The Independent Workers Union of Great Britain (IWGB) has lost its case to overturn a Central Arbitration Committee (CAC) decision.
The union took its case to the High Court following a CAC decision that Deliveroo riders are not workers as defined by the Trade Union and Labour Relations (Consolidation) Act (TULR(C)A) and, as such, could not rely on it to apply for recognition to be entitled to conduct collective bargaining.
The CAC originally found that Deliveroo riders were not workers because they did not have a contractual obligation to perform work personally.
Writing in Daniel Barnett’s Employment Law Bulletin, Georgina Churchhouse, pupil at 12 KBW, explained: “IWGB brought a judicial review of the CAC’s decision on the ground that Article 11 of the European Convention on Human Rights, the right to freedom of assembly and association, required an interpretation of s296(1)(b) TULR(C)A and the ‘personal service’ element within that subsection, so as not to exclude the riders from exercising statutory rights to collective bargaining.”

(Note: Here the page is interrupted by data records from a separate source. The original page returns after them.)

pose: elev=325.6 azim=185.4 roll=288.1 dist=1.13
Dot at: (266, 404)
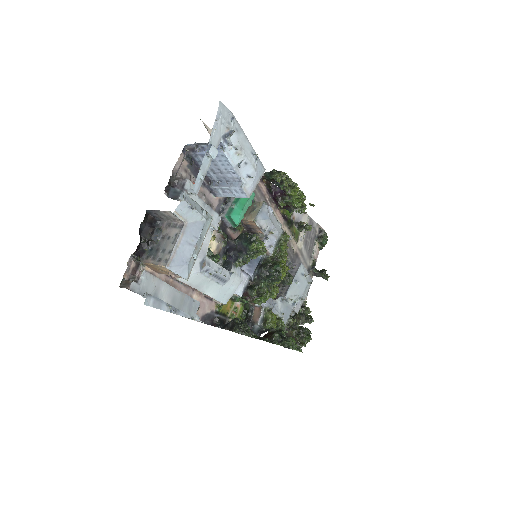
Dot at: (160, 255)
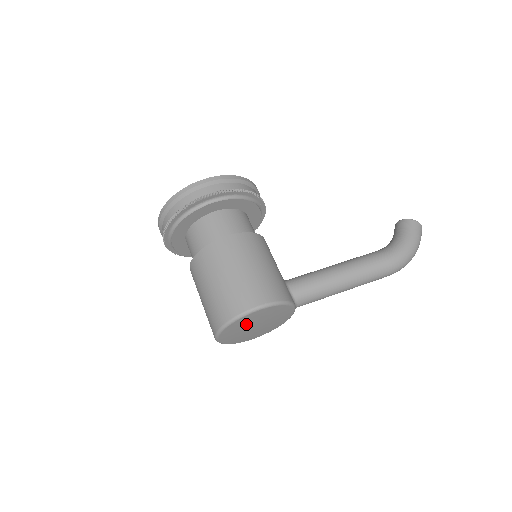
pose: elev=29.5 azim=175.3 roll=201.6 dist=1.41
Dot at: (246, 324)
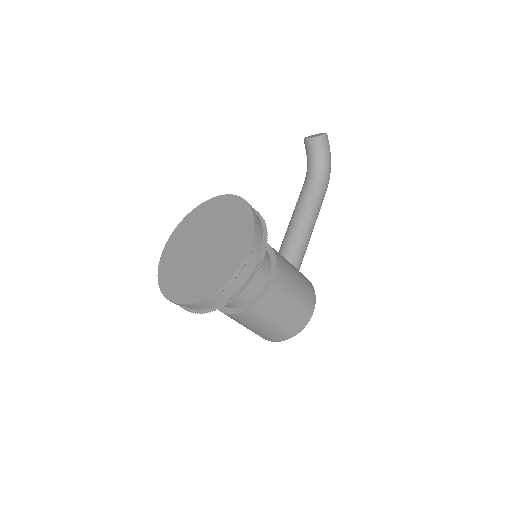
Dot at: occluded
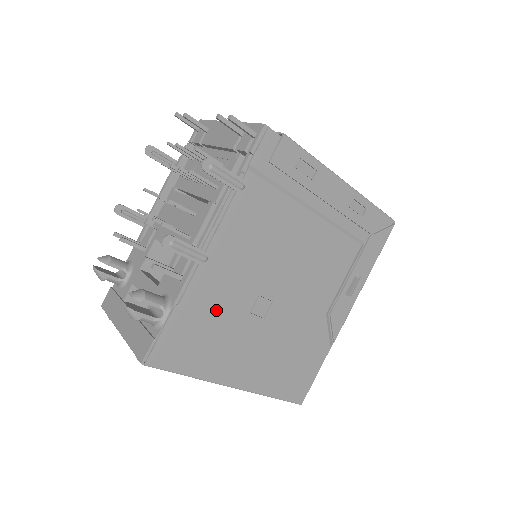
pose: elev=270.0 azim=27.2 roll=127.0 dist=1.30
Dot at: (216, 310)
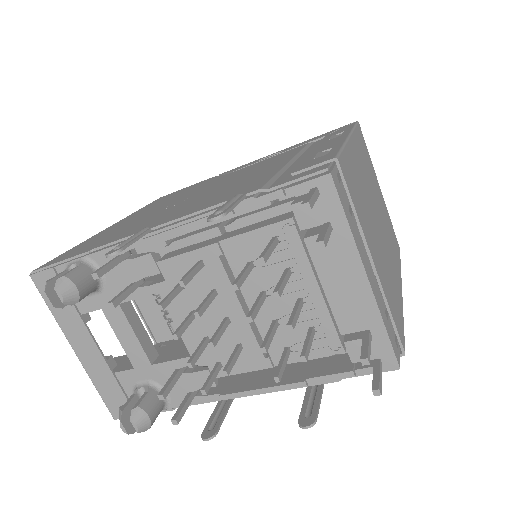
Dot at: occluded
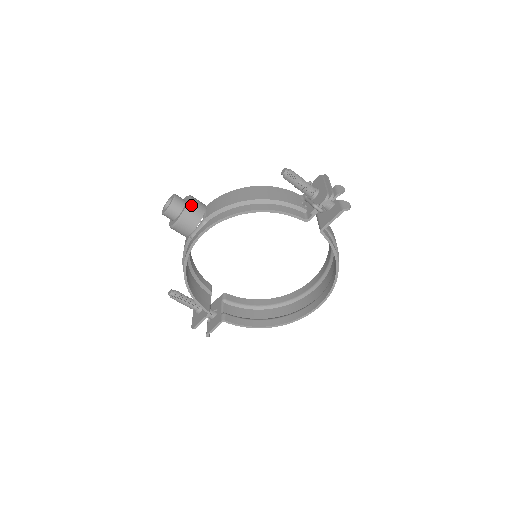
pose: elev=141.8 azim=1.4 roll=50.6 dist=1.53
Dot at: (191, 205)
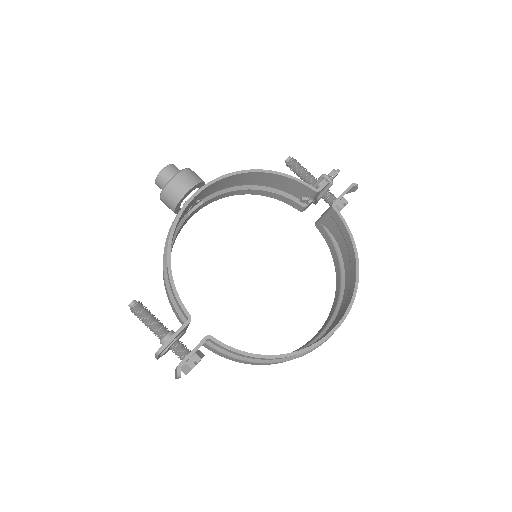
Dot at: occluded
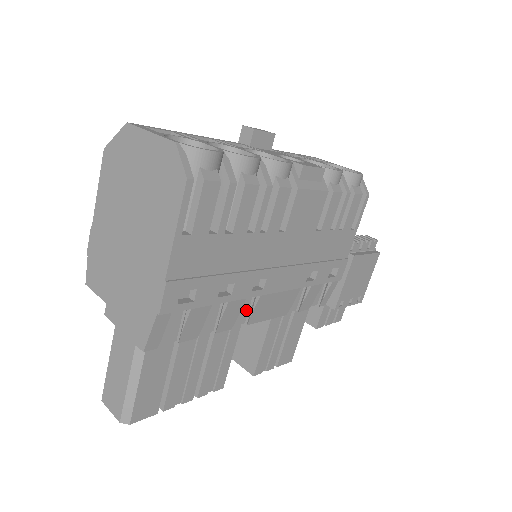
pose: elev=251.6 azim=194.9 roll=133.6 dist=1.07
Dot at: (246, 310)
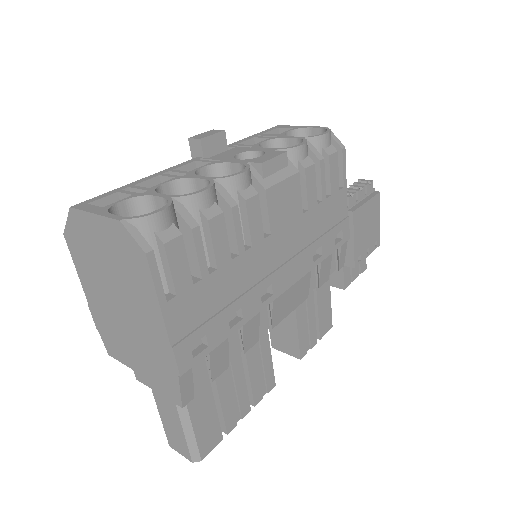
Dot at: (265, 317)
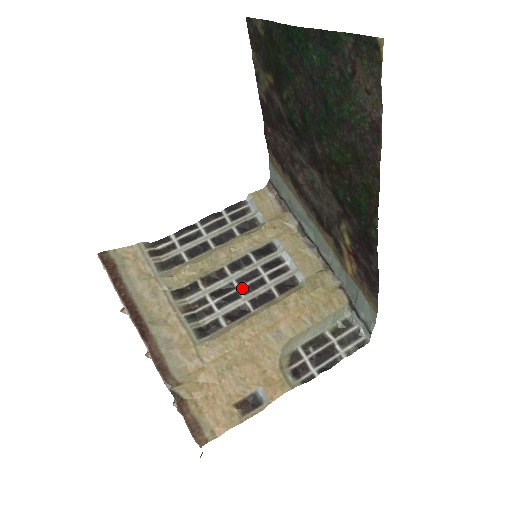
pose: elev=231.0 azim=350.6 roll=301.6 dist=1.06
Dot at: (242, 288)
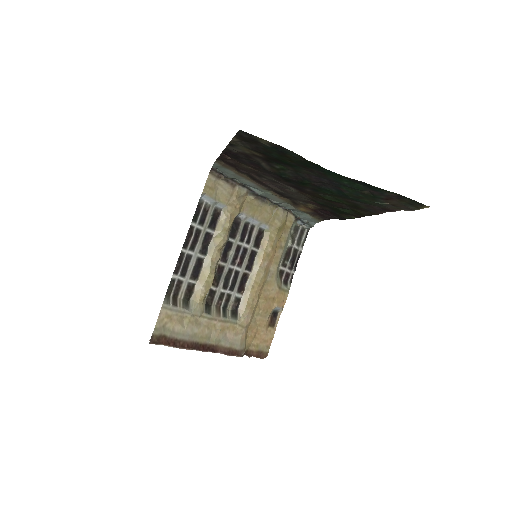
Dot at: (237, 266)
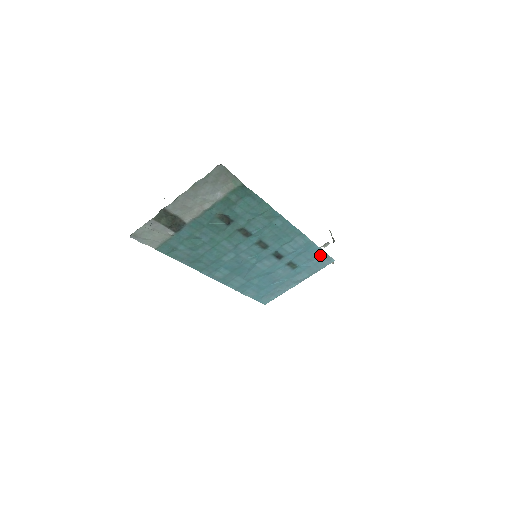
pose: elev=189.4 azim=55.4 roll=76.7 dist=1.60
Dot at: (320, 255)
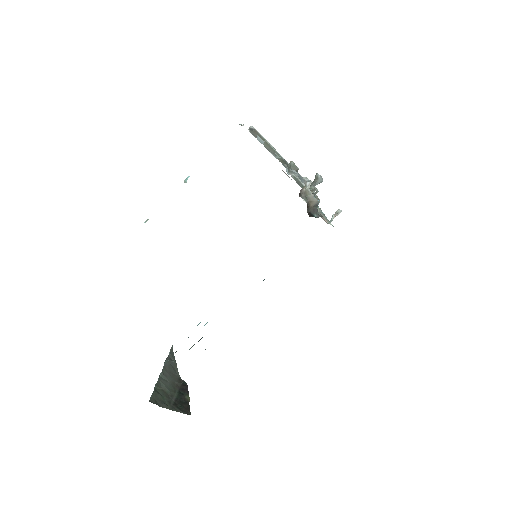
Dot at: occluded
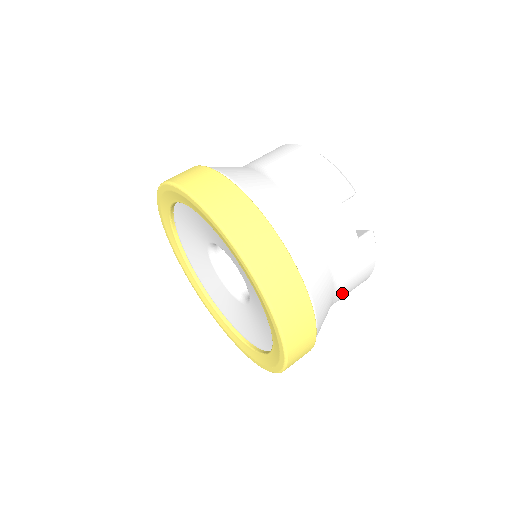
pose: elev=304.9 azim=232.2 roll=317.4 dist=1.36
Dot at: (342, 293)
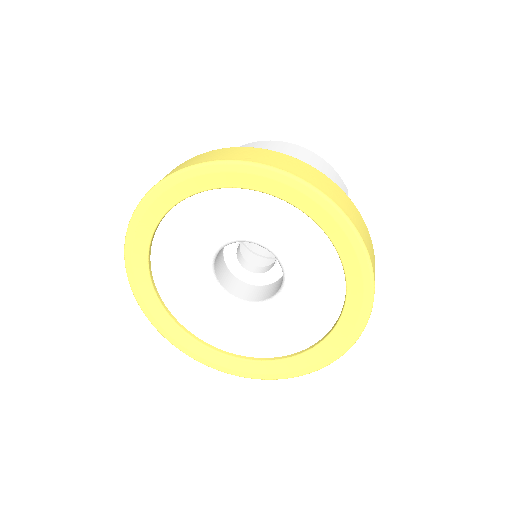
Dot at: occluded
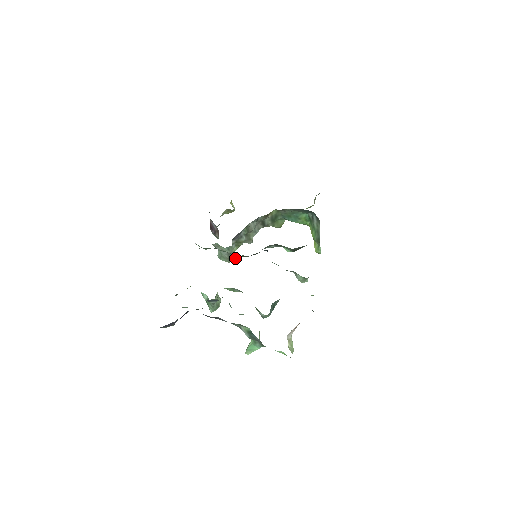
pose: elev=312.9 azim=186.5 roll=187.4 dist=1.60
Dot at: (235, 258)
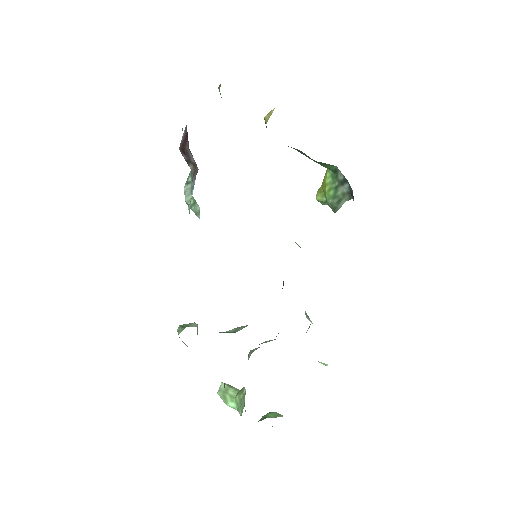
Dot at: occluded
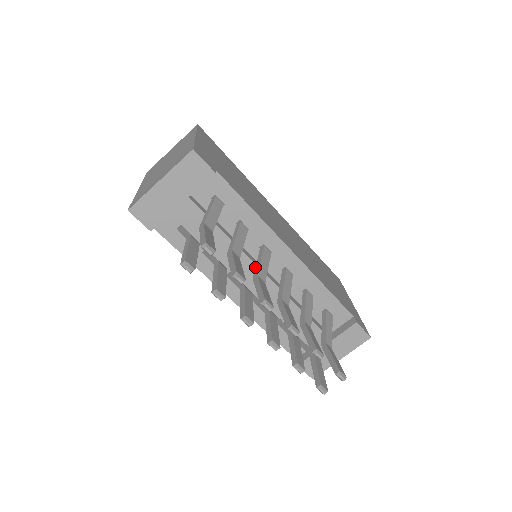
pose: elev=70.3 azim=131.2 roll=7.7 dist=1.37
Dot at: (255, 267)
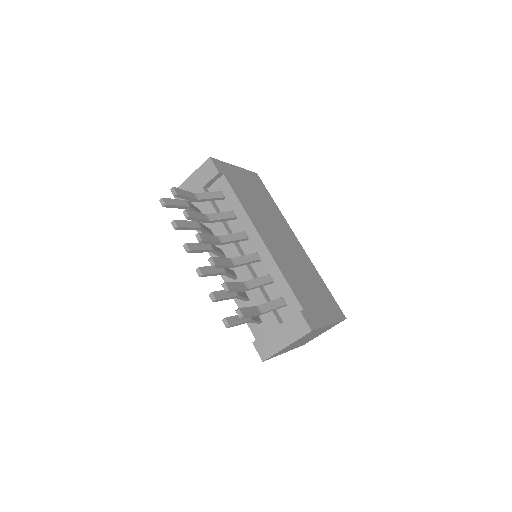
Dot at: occluded
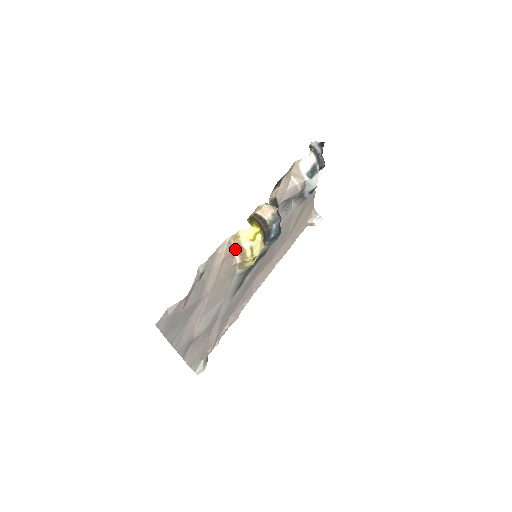
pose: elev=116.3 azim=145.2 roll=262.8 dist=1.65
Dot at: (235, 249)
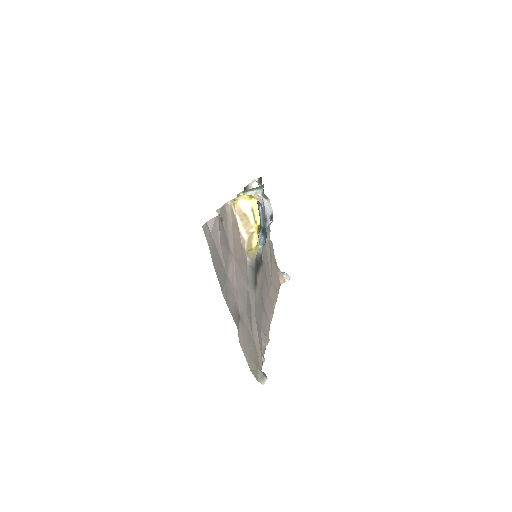
Dot at: (238, 220)
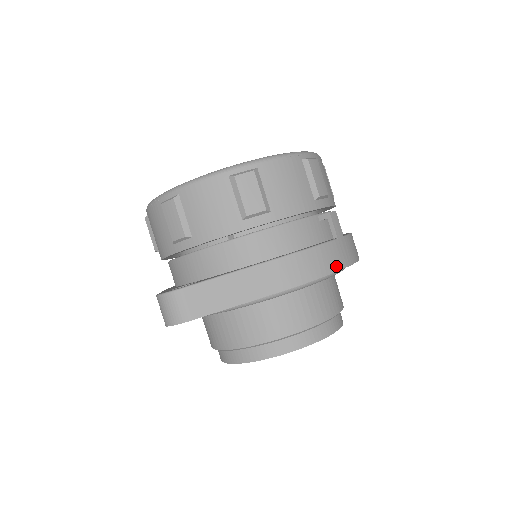
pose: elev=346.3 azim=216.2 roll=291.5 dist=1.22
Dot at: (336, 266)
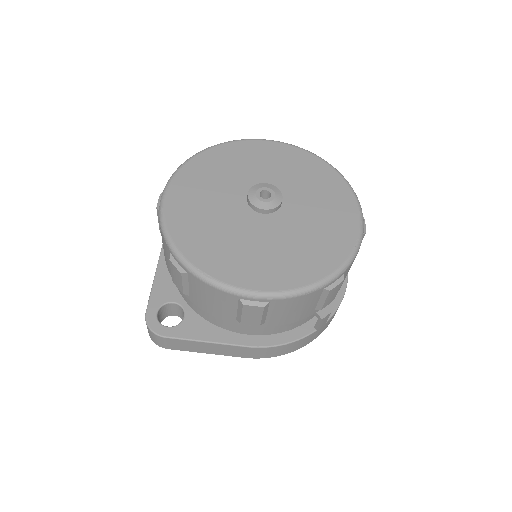
Dot at: (301, 346)
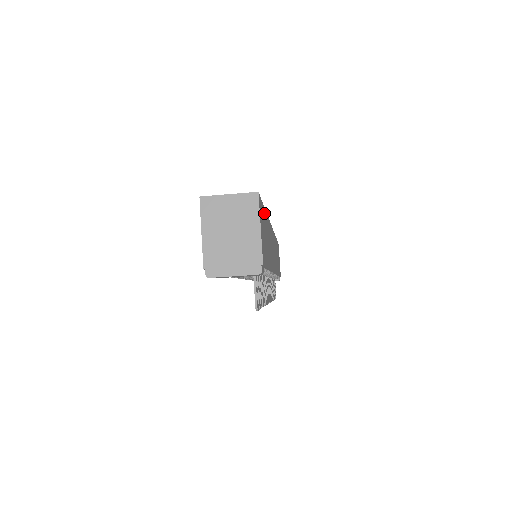
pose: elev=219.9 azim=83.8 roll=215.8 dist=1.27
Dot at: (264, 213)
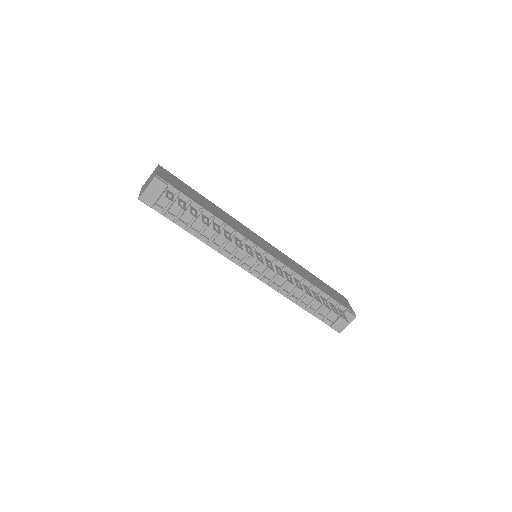
Dot at: (191, 189)
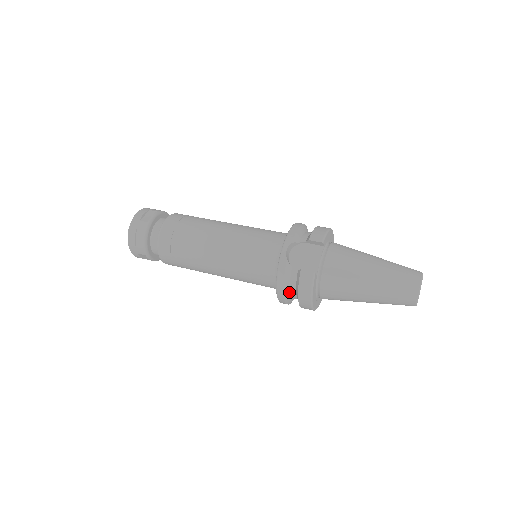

However, the High Court dismissed the case on two grounds. First, because Article 11 was not engaged – past case law involved the right to collectively bargain when in an employment relationship, of which Deliveroo riders were not.
Second, even if Article 11 was engaged, restricting statutory collective bargaining rights to workers with a contractual obligation of personal service was justified under Article 11(2).